The first: Life-threatening allergies get a free pass. (Can I make you a peanut-free dinner? Absolutely, especially if it means I don’t have to take you to the emergency room.) The next level of importance is religion; if you believe that eating a certain food will ensure your eternal damnation, I don’t want to be the one who casts you into the abyss.

After that comes a very large gray area populated by those who have serious but not deadly food allergies; these must be negotiated case by case. (Can I whip together Thanksgiving dinner complete with stuffing, gravy, and two kinds of pie, all without the use of wheat or dairy? Yeah, okay, but I think I want a note from your doctor.) Also included here are vegetarians, about whom I’ve developed a separate set of guidelines. If the vegetarian is deeply committed and a great friend, I’ll build a meal around him, based on the logic that it’s part of the fiber of his being.

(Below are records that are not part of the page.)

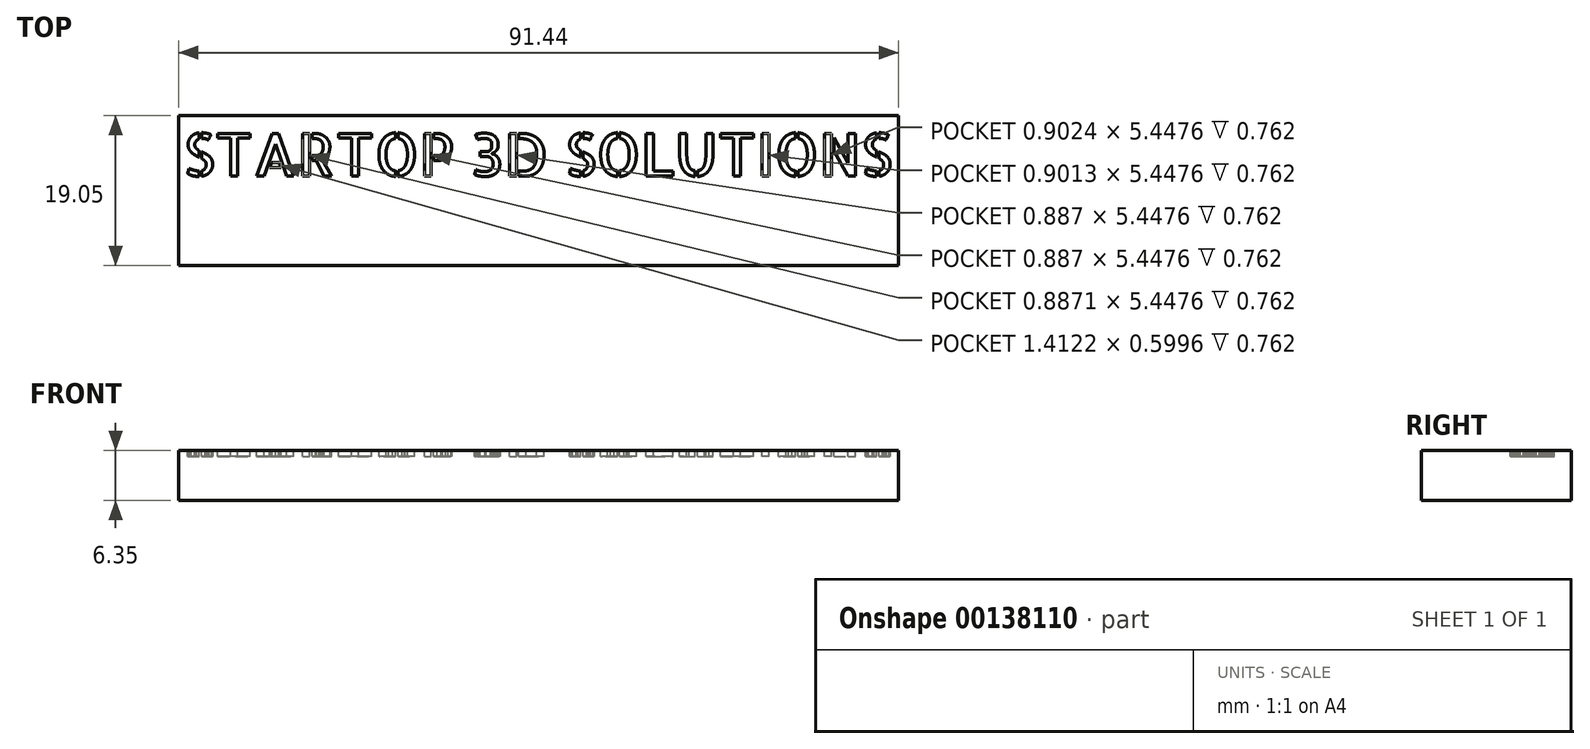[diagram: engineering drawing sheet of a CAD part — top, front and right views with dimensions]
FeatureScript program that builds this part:
annotation { "Feature Type Name" : "Feature", "Feature Type Description" : "" }
export const myFeature = defineFeature(function(context is Context, id is Id, definition is map)
    precondition{}
    {
        {
            var Q0;
            Q0=qCreatedBy(makeId("Top.planeOp"),FACE);
            var sketch = newSketch(context, id + "F0", { "sketchPlane" : qUnion([Q0])});
            skLineSegment(sketch, "E0.bottom", {"start": v(0, 0) * mm, "end": v(91.44, 0) * mm});
            skLineSegment(sketch, "E0.top", {"start": v(0, 19.05) * mm, "end": v(91.44, 19.05) * mm});
            skLineSegment(sketch, "E0.left", {"start": v(0, 0) * mm, "end": v(0, 19.05) * mm});
            skLineSegment(sketch, "E0.right", {"start": v(91.44, 0) * mm, "end": v(91.44, 19.05) * mm});
            skSolve(sketch);
        }
        {
            var Q0;
            Q0 = qSketchRegion(id + "F0", true);
            extrude(context, id + "F1", {"entities" : qUnion([Q0]), "depth" : 6.35 * mm});
        }
        {
            var Q0;
            Q0=makeQuery(id+"F1.opExtrude","CAP_FACE",FACE,{"disambiguationData":[OSD([sQuery(id+"F0.wireOp",EDGE,"E0.bottom"),sQuery(id+"F0.wireOp",EDGE,"E0.top"),sQuery(id+"F0.wireOp",EDGE,"E0.left"),sQuery(id+"F0.wireOp",EDGE,"E0.right")])],"isStart":false});
            var sketch = newSketch(context, id + "F2", { "sketchPlane" : qUnion([Q0])});
            skLineSegment(sketch, "E1", {"start": v(0, 9.53) * mm, "end": v(91.44, 9.53) * mm, "construction": true});
            skText(sketch, "E2", { "text": "STARTOP 3D SOLUTIONS", "fontName": "AllertaStencil-Regular.ttf"});
            const initialGuessF2  = {"E2": [0.00056, 0.01133, 1, 0, 0.00545]};
            skSetInitialGuess(sketch, initialGuessF2);
            skSolve(sketch);
        }
        {
            var Q0;
            Q0 = qSketchRegion(id + "F2", true);
            extrude(context, id + "F3", {"entities" : qUnion([Q0]), "operationType" : NewBodyOperationType.REMOVE, "oppositeDirection" : true, "depth" : 0.76 * mm});
        }
    });
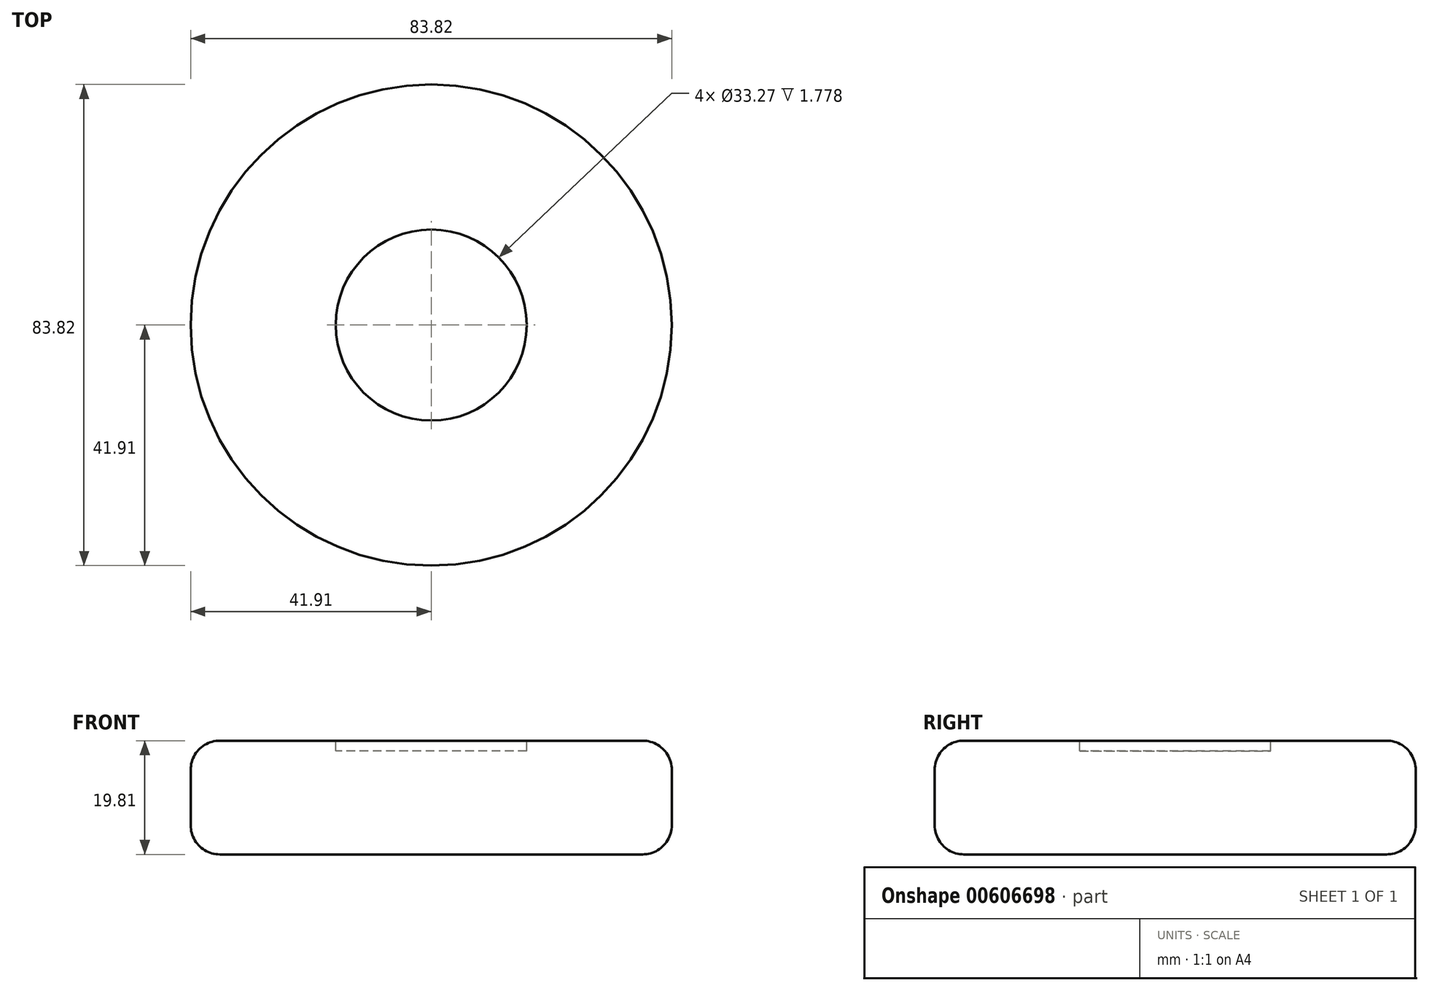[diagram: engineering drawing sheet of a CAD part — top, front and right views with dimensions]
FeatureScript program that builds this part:
annotation { "Feature Type Name" : "Feature", "Feature Type Description" : "" }
export const myFeature = defineFeature(function(context is Context, id is Id, definition is map)
    precondition{}
    {
        {
            var Q0;
            Q0=qCreatedBy(makeId("Top.planeOp"),FACE);
            var sketch = newSketch(context, id + "F0", { "sketchPlane" : qUnion([Q0])});
            skCircle(sketch, "E0", {"center": v(0, 0) * mm, "radius": 41.91 * mm});
            skSolve(sketch);
        }
        {
            var Q0;
            Q0 = qSketchRegion(id + "F0", true);
            extrude(context, id + "F1", {"entities" : qUnion([Q0]), "depth" : 19.8 * mm, "offsetDistance" : 25.4 * mm});
        }
        {
            var Q0;
            Q0=makeQuery(id+"F1.opExtrude","CAP_FACE",FACE,{"disambiguationData":[OSD([sQuery(id+"F0.wireOp",EDGE,"E0")])],"isStart":false});
            var sketch = newSketch(context, id + "F2", { "sketchPlane" : qUnion([Q0])});
            skCircle(sketch, "E1", {"center": v(0, 0) * mm, "radius": 16.64 * mm});
            skSolve(sketch);
        }
        {
            var Q0;
            Q0 = qSketchRegion(id + "F2", true);
            extrude(context, id + "F3", {"entities" : qUnion([Q0]), "operationType" : NewBodyOperationType.REMOVE, "oppositeDirection" : true, "depth" : 1.78 * mm, "offsetDistance" : 25.4 * mm});
        }
        {
            var Q0;
            Q0=makeQuery(id+"F1.opExtrude","CAP_EDGE",EDGE,{"disambiguationData":[OSD([sQuery(id+"F0.wireOp",EDGE,"E0")])],"isStart":true});
            var Q1;
            Q1=makeQuery(id+"F1.opExtrude","CAP_EDGE",EDGE,{"disambiguationData":[OSD([sQuery(id+"F0.wireOp",EDGE,"E0")])],"isStart":false});
            fillet(context, id + "F4", {"entities" : qUnion([Q0, Q1]), "radius" : 5.08 * mm, "tangentPropagation" : true, "allowEdgeOverflow" : false});
        }
    });
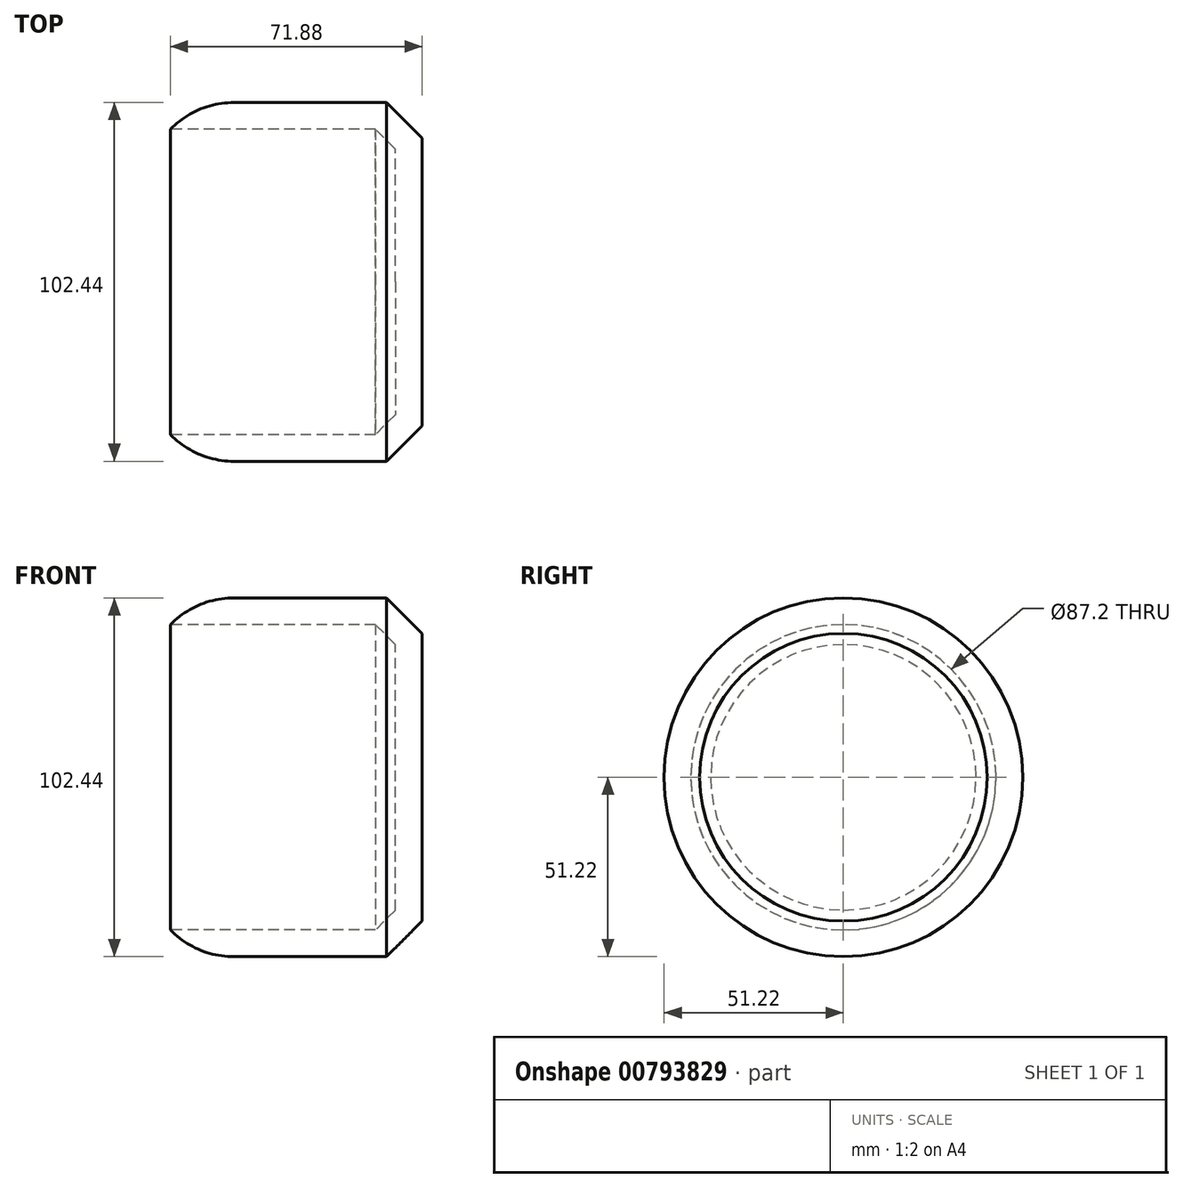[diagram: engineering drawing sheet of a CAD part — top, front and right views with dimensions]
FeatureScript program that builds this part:
annotation { "Feature Type Name" : "Feature", "Feature Type Description" : "" }
export const myFeature = defineFeature(function(context is Context, id is Id, definition is map)
    precondition{}
    {
        {
            var Q0;
            Q0=qCreatedBy(makeId("Right.planeOp"),FACE);
            var sketch = newSketch(context, id + "F0", { "sketchPlane" : qUnion([Q0])});
            skCircle(sketch, "E0", {"center": v(0, 0) * mm, "radius": 51.22 * mm});
            skSolve(sketch);
        }
        {
            var Q0;
            Q0=makeQuery(id+"F0.imprint","IMPRINT",FACE,{"disambiguationData":[TD([[makeQuery(id+"F0.imprint","IMPRINT",EDGE,{"derivedFrom":sQuery(id+"F0.wireOp",EDGE,"E0")}),1.0]])]});
            extrude(context, id + "F1", {"entities" : qUnion([Q0]), "depth" : 71.88 * mm, "offsetDistance" : 25.4 * mm});
        }
        {
            var Q0;
            Q0=makeQuery(id+"F1.opExtrude","CAP_EDGE",EDGE,{"disambiguationData":[OSD([sQuery(id+"F0.wireOp",EDGE,"E0")])],"isStart":false});
            chamfer(context, id + "F2", {"entities" : qUnion([Q0]), "width" : 10.16 * mm, "tangentPropagation" : true});
        }
        {
            var Q0;
            Q0=makeQuery(id+"F1.opExtrude","CAP_FACE",FACE,{"disambiguationData":[OSD([sQuery(id+"F0.wireOp",EDGE,"E0")])],"isStart":true});
            shell(context, id + "F3", {"entities" : qUnion([Q0]), "thickness" : 7.62 * mm});
        }
        {
            var Q0;
            Q0=makeQuery(id+"F1.opExtrude","CAP_EDGE",EDGE,{"disambiguationData":[OSD([sQuery(id+"F0.wireOp",EDGE,"E0")])],"isStart":true});
            fillet(context, id + "F4", {"entities" : qUnion([Q0]), "radius" : 25.4 * mm, "tangentPropagation" : true, "allowEdgeOverflow" : false});
        }
    });
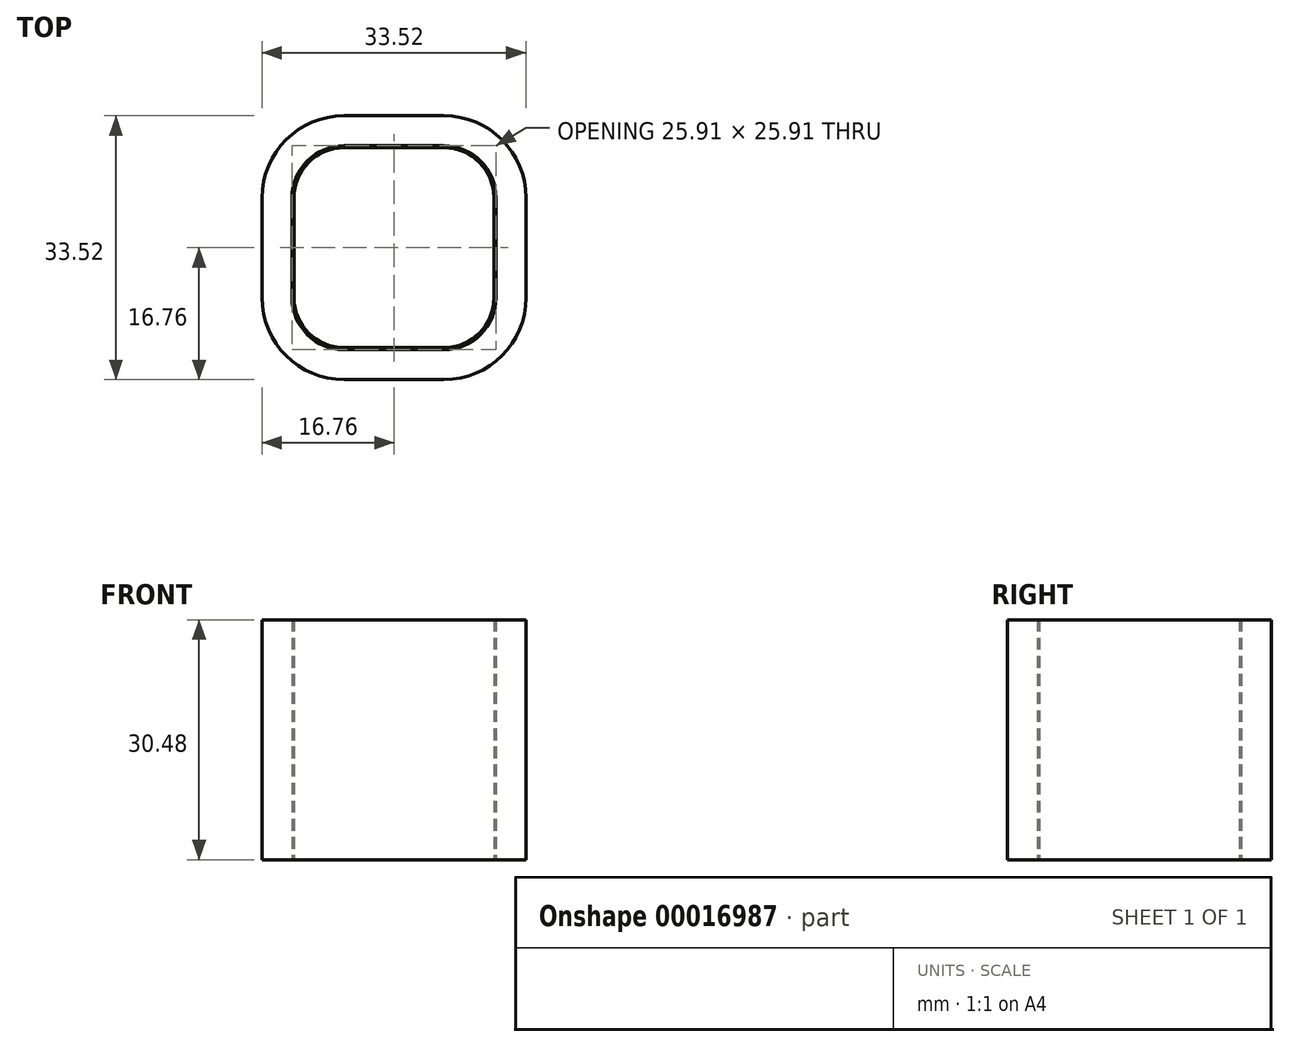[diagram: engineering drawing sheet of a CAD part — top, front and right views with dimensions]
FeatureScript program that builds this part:
annotation { "Feature Type Name" : "Feature", "Feature Type Description" : "" }
export const myFeature = defineFeature(function(context is Context, id is Id, definition is map)
    precondition{}
    {
        {
            var Q0;
            Q0=qCreatedBy(makeId("Top.planeOp"),FACE);
            var sketch = newSketch(context, id + "F0", { "sketchPlane" : qUnion([Q0])});
            skLineSegment(sketch, "E0.rect.bottom", {"start": v(6.35, 12.7) * mm, "end": v(-6.35, 12.7) * mm});
            skLineSegment(sketch, "E0.rect.top", {"start": v(6.35, -12.7) * mm, "end": v(-6.35, -12.7) * mm});
            skLineSegment(sketch, "E0.rect.left", {"start": v(12.7, 6.35) * mm, "end": v(12.7, -6.35) * mm});
            skLineSegment(sketch, "E0.rect.right", {"start": v(-12.7, 6.35) * mm, "end": v(-12.7, -6.35) * mm});
            skPoint(sketch, "E0.rect.middle", {"position": v(0, 0) * mm});
            skPoint(sketch, "E1.visualSharp", {"position": v(-12.7, 12.7) * mm});
            skArc(sketch, "E1.filletArc", {"start": v(-6.35, 12.7) * mm, "mid": v(-10.84, 10.84) * mm, "end": v(-12.7, 6.35) * mm});
            skPoint(sketch, "E2.visualSharp", {"position": v(-12.7, -12.7) * mm});
            skArc(sketch, "E2.filletArc", {"start": v(-12.7, -6.35) * mm, "mid": v(-10.84, -10.84) * mm, "end": v(-6.35, -12.7) * mm});
            skPoint(sketch, "E3.visualSharp", {"position": v(12.7, -12.7) * mm});
            skArc(sketch, "E3.filletArc", {"start": v(6.35, -12.7) * mm, "mid": v(10.84, -10.84) * mm, "end": v(12.7, -6.35) * mm});
            skPoint(sketch, "E4.visualSharp", {"position": v(12.7, 12.7) * mm});
            skArc(sketch, "E4.filletArc", {"start": v(12.7, 6.35) * mm, "mid": v(10.84, 10.84) * mm, "end": v(6.35, 12.7) * mm});
            skSolve(sketch);
        }
        {
            var Q0;
            Q0=qCreatedBy(makeId("Top.planeOp"),FACE);
            var sketch = newSketch(context, id + "F1", { "sketchPlane" : qUnion([Q0])});
            skLineSegment(sketch, "E5.0", {"start": v(12.95, -6.35) * mm, "end": v(12.95, 6.35) * mm});
            skArc(sketch, "E5.1", {"start": v(6.35, -12.95) * mm, "mid": v(11.02, -11.02) * mm, "end": v(12.95, -6.35) * mm});
            skLineSegment(sketch, "E5.2", {"start": v(-6.35, -12.95) * mm, "end": v(6.35, -12.95) * mm});
            skArc(sketch, "E5.3", {"start": v(-12.95, -6.35) * mm, "mid": v(-11.02, -11.02) * mm, "end": v(-6.35, -12.95) * mm});
            skLineSegment(sketch, "E5.4", {"start": v(-12.95, 6.35) * mm, "end": v(-12.95, -6.35) * mm});
            skArc(sketch, "E5.5", {"start": v(12.95, 6.35) * mm, "mid": v(11.02, 11.02) * mm, "end": v(6.35, 12.95) * mm});
            skArc(sketch, "E5.6", {"start": v(-6.35, 12.95) * mm, "mid": v(-11.02, 11.02) * mm, "end": v(-12.95, 6.35) * mm});
            skLineSegment(sketch, "E5.7", {"start": v(6.35, 12.95) * mm, "end": v(-6.35, 12.95) * mm});
            skLineSegment(sketch, "E6.0", {"start": v(16.76, -6.35) * mm, "end": v(16.76, 6.35) * mm});
            skArc(sketch, "E6.1", {"start": v(6.35, -16.76) * mm, "mid": v(13.71, -13.71) * mm, "end": v(16.76, -6.35) * mm});
            skLineSegment(sketch, "E6.2", {"start": v(-6.35, -16.76) * mm, "end": v(6.35, -16.76) * mm});
            skArc(sketch, "E6.3", {"start": v(-16.76, -6.35) * mm, "mid": v(-13.71, -13.71) * mm, "end": v(-6.35, -16.76) * mm});
            skLineSegment(sketch, "E6.4", {"start": v(-16.76, 6.35) * mm, "end": v(-16.76, -6.35) * mm});
            skArc(sketch, "E6.5", {"start": v(16.76, 6.35) * mm, "mid": v(13.71, 13.71) * mm, "end": v(6.35, 16.76) * mm});
            skArc(sketch, "E6.6", {"start": v(-6.35, 16.76) * mm, "mid": v(-13.71, 13.71) * mm, "end": v(-16.76, 6.35) * mm});
            skLineSegment(sketch, "E6.7", {"start": v(6.35, 16.76) * mm, "end": v(-6.35, 16.76) * mm});
            skSolve(sketch);
        }
        {
            var Q0;
            Q0=makeQuery(id+"F1.imprint","IMPRINT",FACE,{"disambiguationData":[TD([[makeQuery(id+"F1.imprint","IMPRINT",EDGE,{"derivedFrom":sQuery(id+"F1.wireOp",EDGE,"E5.0")}),-1.0]])]});
            extrude(context, id + "F2", {"entities" : qUnion([Q0]), "depth" : 30.48 * mm});
        }
        {
            var Q0;
            Q0=makeQuery(id+"F0.imprint","IMPRINT",FACE,{"disambiguationData":[TD([[makeQuery(id+"F0.imprint","IMPRINT",EDGE,{"derivedFrom":sQuery(id+"F0.wireOp",EDGE,"E0.rect.bottom")}),1.0]])]});
            extrude(context, id + "F3", {"entities" : qUnion([Q0]), "depth" : 30.48 * mm});
        }
    });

There are, however, two groups that should never be yielded to. First, those who pretend to have food allergies as an underhanded way to make sure they are never served something they don’t like. I know someone who claims up and down that she’s allergic to oregano, and I also know her claims are not true. A gal like that gives real food-allergy sufferers a bad name. Second, the dieters. The Atkins adherents, the Sugar Busters!, and the South Beach devotees are the culinary equivalent of single-issue voters: Before they agree to show up at a barbecue, they have to make sure the potato salad isn’t going to be there. To them, I say, “If that’s the goal, don’t accept dinner invitations. Stay home with your Splenda instead.”

But if you really want to be a mensch and please all the people all the time, there is only one solution: Indian food. Its amalgam of flavors has been influenced by everyone from the Brits to the Chinese, and its canon contains dishes that can please almost anyone. It’s possible to concoct an Indian meal with enough components so that everyone gets to eat at least something. You’ll still work like a dog to make it, of course.